> Instruction:
As the answer, give exactly the lines of the records below from the one with "[37,516,173,529] // 2." through the one with "(162, 68) none", ends included and pictures left out.

> Extracted entries:
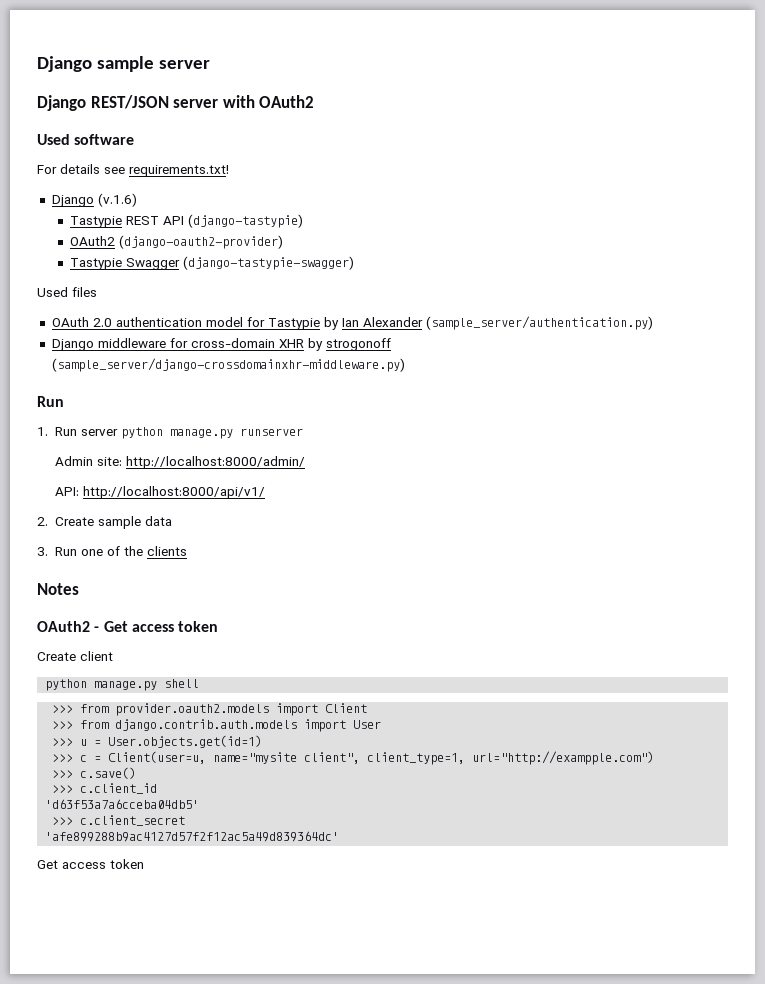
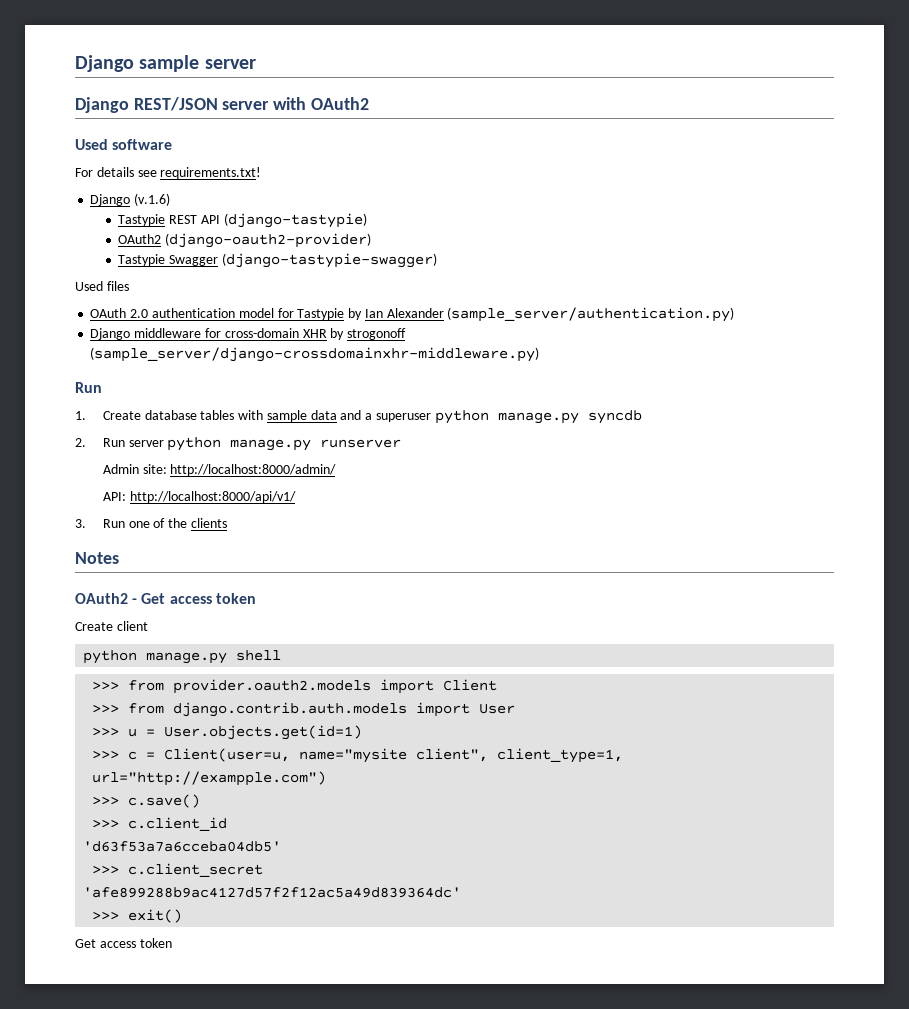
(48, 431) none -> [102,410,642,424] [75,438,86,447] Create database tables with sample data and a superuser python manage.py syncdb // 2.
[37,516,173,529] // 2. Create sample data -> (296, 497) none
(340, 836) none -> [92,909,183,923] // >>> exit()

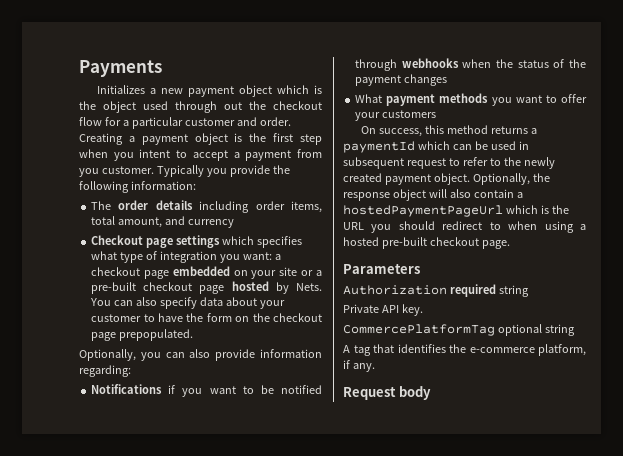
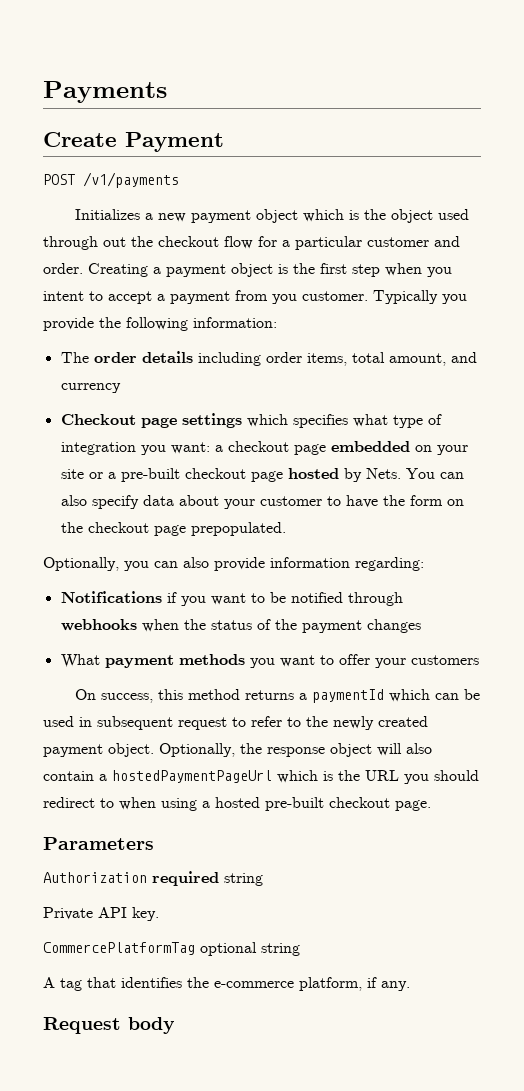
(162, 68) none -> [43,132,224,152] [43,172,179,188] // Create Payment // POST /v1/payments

* * *

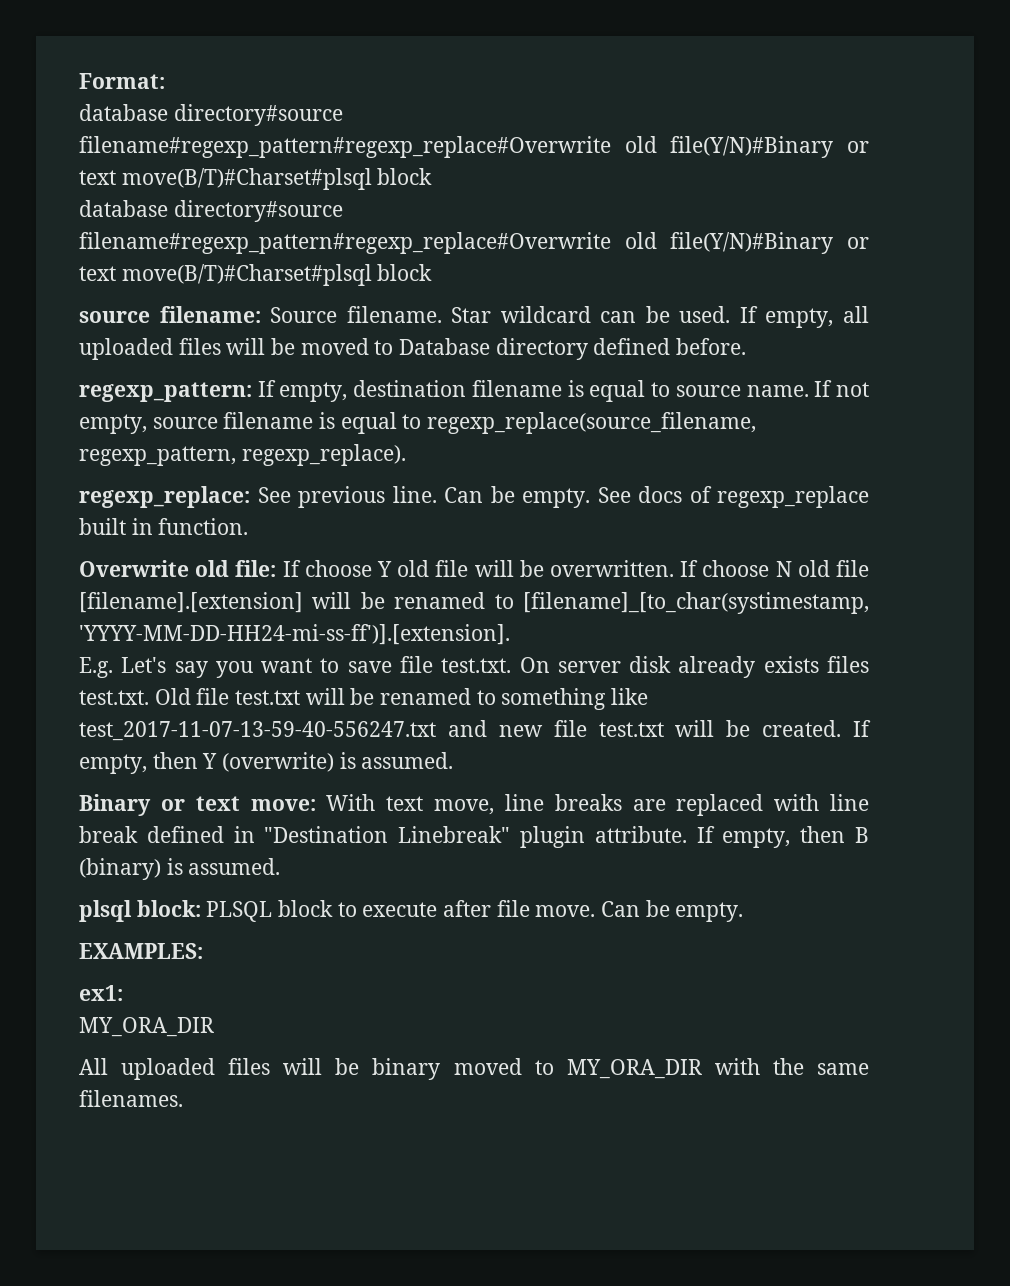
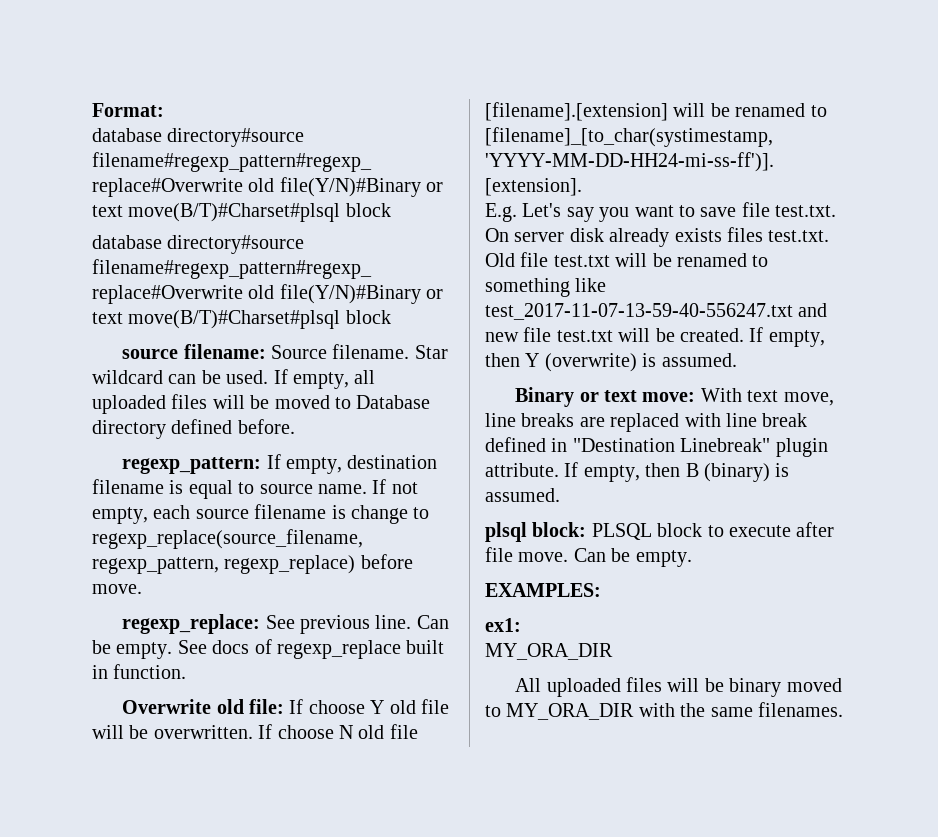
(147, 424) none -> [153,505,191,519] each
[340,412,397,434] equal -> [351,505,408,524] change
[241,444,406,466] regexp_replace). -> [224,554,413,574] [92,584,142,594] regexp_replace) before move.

> Task answer:
[37,516,173,529] // 2. Create sample data -> (296, 497) none
(340, 836) none -> [92,909,183,923] // >>> exit()

(162, 68) none -> [43,132,224,152] [43,172,179,188] // Create Payment // POST /v1/payments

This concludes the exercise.